Rideshare in particular is a highly-utilised service among Southeast Asian consumers. With Indonesians being among the highest to embrace rideshare providers, the success of Indonesian rideshare startup Go-JEK and even the Uber-Grab merger underscore the necessity of understanding the local market and its needs. Go-JEK has recognised that in Indonesia, as in many emerging economies, most people are unable to afford a car. Scooters, then, become the alternative. Go-JEK grasped this and focused its fleet on scooters, not cars, which allowed them to scale up quicker than Uber. So far, Go-JEK has been able to dominate the market by rolling out a hyper-localised strategy — but it remains to be seen how much of the local market share they can retain in the wake of Grab’s dominant position following the acquisition of Uber’s operations.

With mobile penetration and connectivity so high, Indonesia is seeing an uptick in the sharing economy as the local population becomes increasingly aware of sharing economy platforms like Go-JEK and Grab.

According to the 2018 Marketplace Expansion Index, Indonesia has the third-highest number of freelancers.
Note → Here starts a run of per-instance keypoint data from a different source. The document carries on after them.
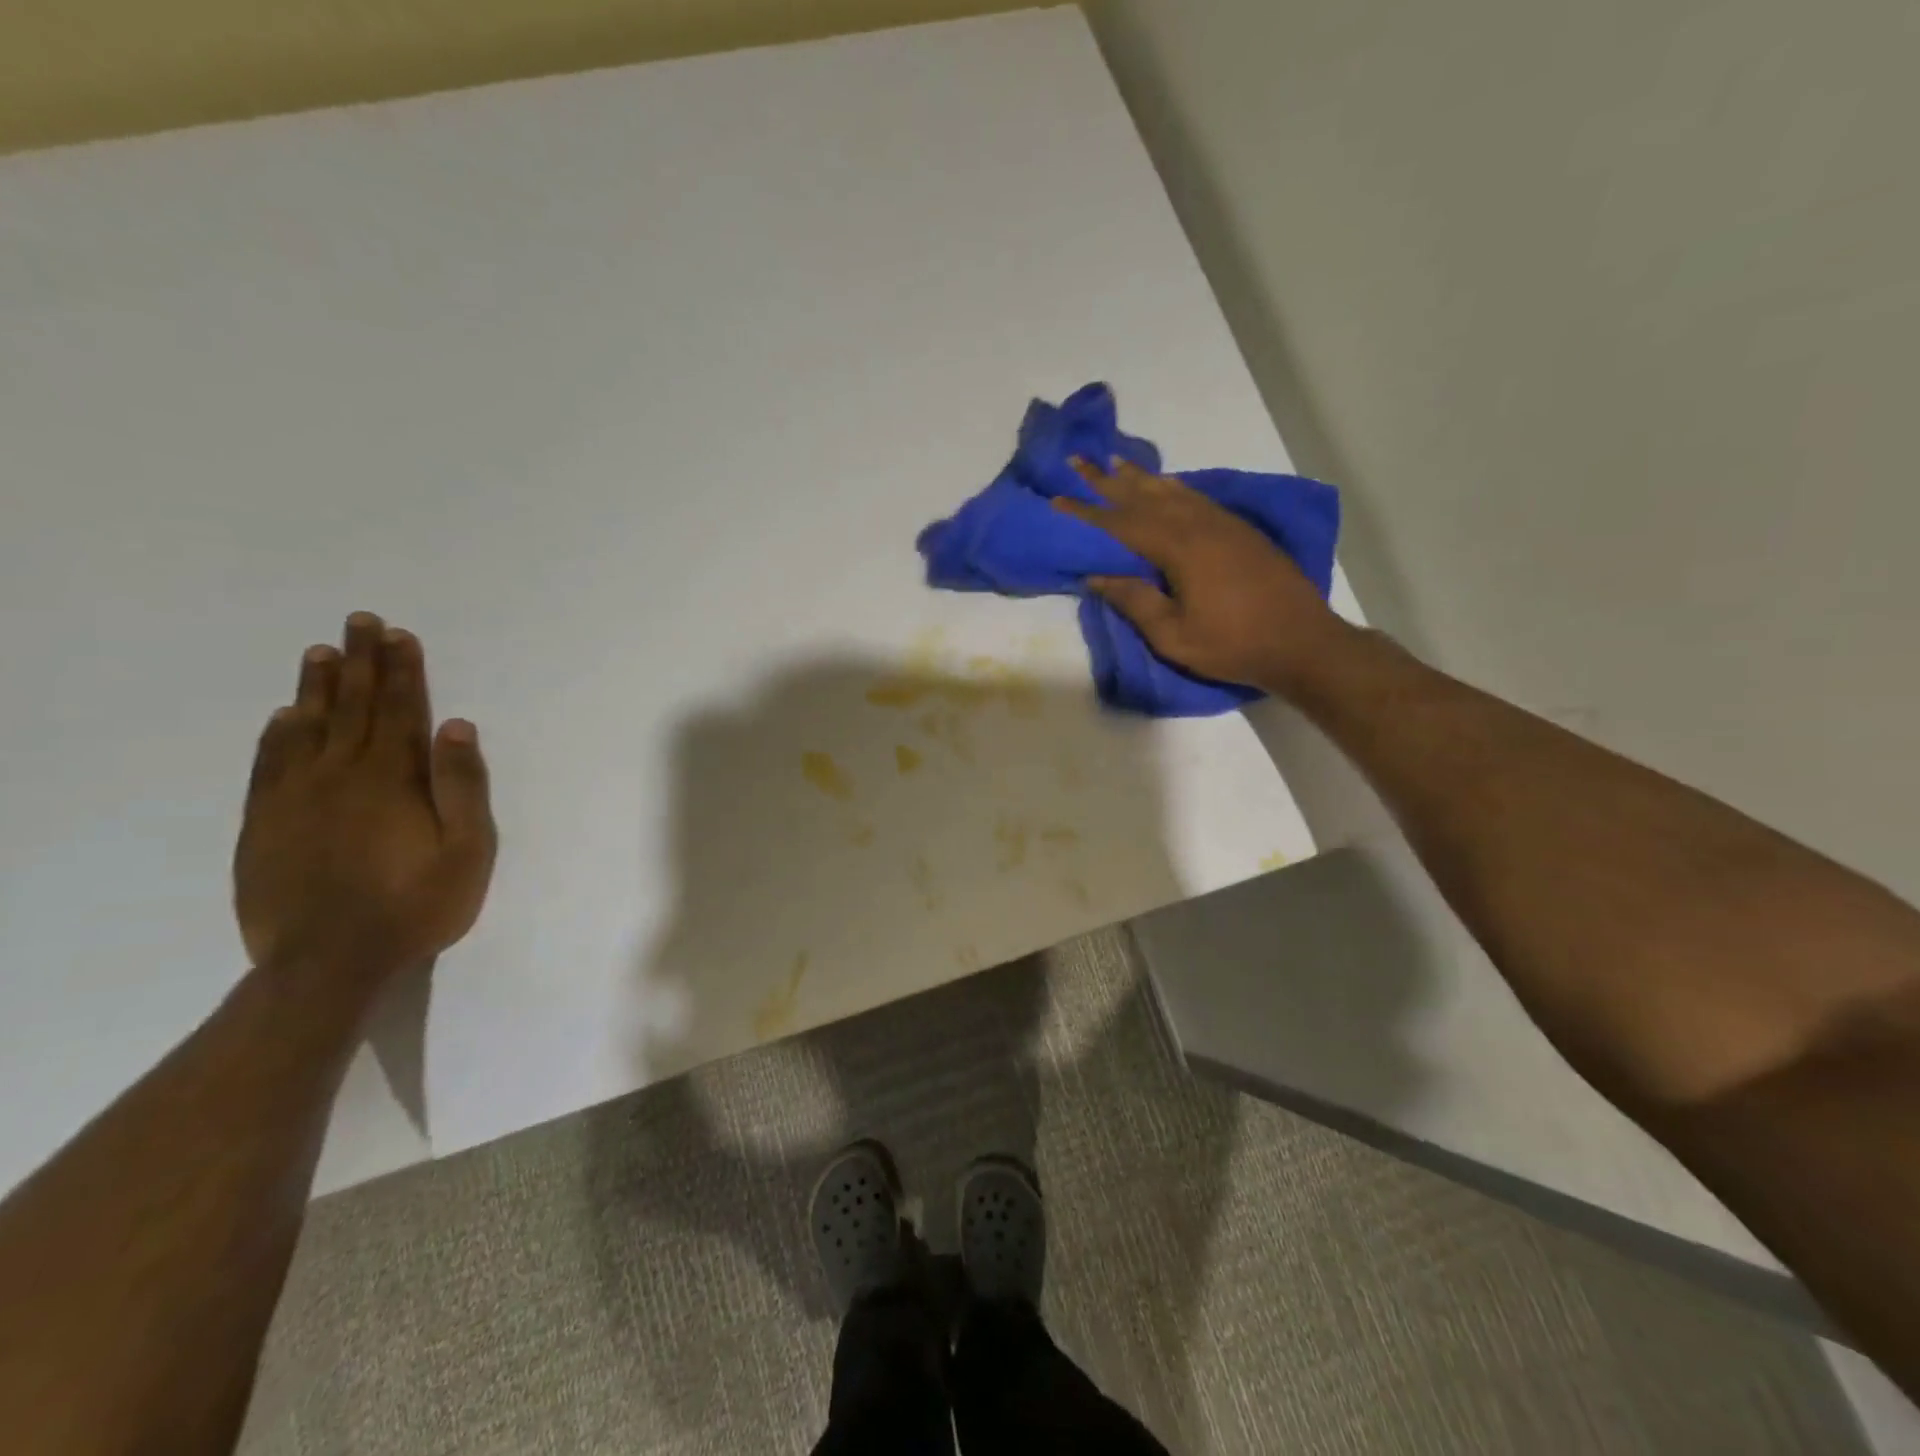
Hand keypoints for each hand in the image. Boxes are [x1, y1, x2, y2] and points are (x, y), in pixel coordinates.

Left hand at [234, 612, 496, 978]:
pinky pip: (269, 764)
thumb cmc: (415, 904)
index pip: (399, 711)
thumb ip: (462, 786)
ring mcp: (295, 797)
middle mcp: (340, 775)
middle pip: (352, 707)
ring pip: (306, 727)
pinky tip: (283, 716)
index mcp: (392, 779)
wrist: (328, 962)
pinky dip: (276, 734)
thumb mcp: (466, 850)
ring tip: (321, 651)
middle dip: (360, 662)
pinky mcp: (264, 823)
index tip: (399, 635)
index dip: (402, 671)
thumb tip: (457, 727)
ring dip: (317, 687)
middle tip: (360, 621)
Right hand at [1055, 458, 1348, 693]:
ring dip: (1141, 478)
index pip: (1122, 524)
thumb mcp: (1174, 635)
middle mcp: (1200, 525)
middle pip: (1145, 497)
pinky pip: (1196, 498)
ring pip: (1173, 492)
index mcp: (1180, 549)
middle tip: (1079, 460)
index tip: (1058, 497)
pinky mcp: (1240, 531)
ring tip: (1116, 463)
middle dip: (1108, 480)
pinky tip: (1165, 485)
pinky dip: (1173, 487)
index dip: (1087, 511)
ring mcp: (1223, 525)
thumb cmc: (1233, 645)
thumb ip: (1135, 601)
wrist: (1302, 642)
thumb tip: (1097, 575)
It also boasts a less saturated startup ecosystem than China and Singapore. Yet unifying such a widespread nation with several cultures and languages presents a challenge to overseas companies looking to establish a local presence. It is critical, then, to tap locals who are in tune with workplace norms to head operations.
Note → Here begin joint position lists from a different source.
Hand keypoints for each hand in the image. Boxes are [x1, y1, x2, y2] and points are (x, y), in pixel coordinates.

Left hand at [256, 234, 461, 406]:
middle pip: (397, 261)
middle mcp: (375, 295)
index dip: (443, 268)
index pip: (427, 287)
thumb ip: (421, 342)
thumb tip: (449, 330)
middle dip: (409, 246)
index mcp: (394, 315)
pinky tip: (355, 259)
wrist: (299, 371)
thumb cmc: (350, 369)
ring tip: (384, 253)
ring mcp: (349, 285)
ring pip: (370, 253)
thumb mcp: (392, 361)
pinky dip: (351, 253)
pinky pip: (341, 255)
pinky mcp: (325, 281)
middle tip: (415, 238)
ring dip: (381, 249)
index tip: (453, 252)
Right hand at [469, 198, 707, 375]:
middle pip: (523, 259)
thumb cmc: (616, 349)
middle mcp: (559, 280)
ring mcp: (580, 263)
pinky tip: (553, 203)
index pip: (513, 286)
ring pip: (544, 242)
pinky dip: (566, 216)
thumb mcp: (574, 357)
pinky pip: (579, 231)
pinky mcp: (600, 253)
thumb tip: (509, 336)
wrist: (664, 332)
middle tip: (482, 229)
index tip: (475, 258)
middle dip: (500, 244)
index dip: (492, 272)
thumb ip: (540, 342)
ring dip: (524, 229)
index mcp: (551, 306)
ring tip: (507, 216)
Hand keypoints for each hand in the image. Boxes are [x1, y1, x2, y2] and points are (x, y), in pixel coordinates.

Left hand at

Developing payments infrastructure creates fintech opportunities

Unlike developed markets, most of Indonesia’s population remains unbanked or underbanked and the country’s economy is primarily cash-driven. Indonesian consumers remain wary of online payments and prefer a cash-on-delivery model or direct bank transfer. Sharing economy startups must take this into consideration and offer localised approaches to processing outbound payments for locals. Spotify, for example, allows its Indonesian customers to pay through bank transfers or by cash at local convenience stores.

It’s precisely these inefficiencies in the country’s payments infrastructure that make this a fintech ecosystem to watch. As spend continues to grow, the cash-on-delivery model will become unsustainable. Given the increasing prevalence of mobile devices in Indonesia, mobile wallets and other mobile application-driven payment innovation will be paramount in this market. Any startups that can offer a smart but trusted solution for online payments and financial inclusion will find themselves in a strong position.

Closing thoughts

Our northern neighbour will continue to emerge as a key player in Asia, and Australian companies will need to overcome country-specific barriers geographical, historical, linguistic, cultural, religious and economic. As the sharing economy continues to take hold, many aspects of Indonesia’s society and economy will modernise to become more conducive to business and foreign investment. Digital commerce companies that are willing to take the leap into Indonesia stand to benefit from potentially higher return on investments than may be seen in China or Singapore.

Indonesia’s vibrant e-commerce and m-commerce markets have developed rapidly in recent years and, coupled with the country’s 100 million-plus internet users, present significant potential for Australian businesses looking to unlock new export opportunities.

Simon Banks is Hyperwallet’s managing director and SVP of Asia-Pacific.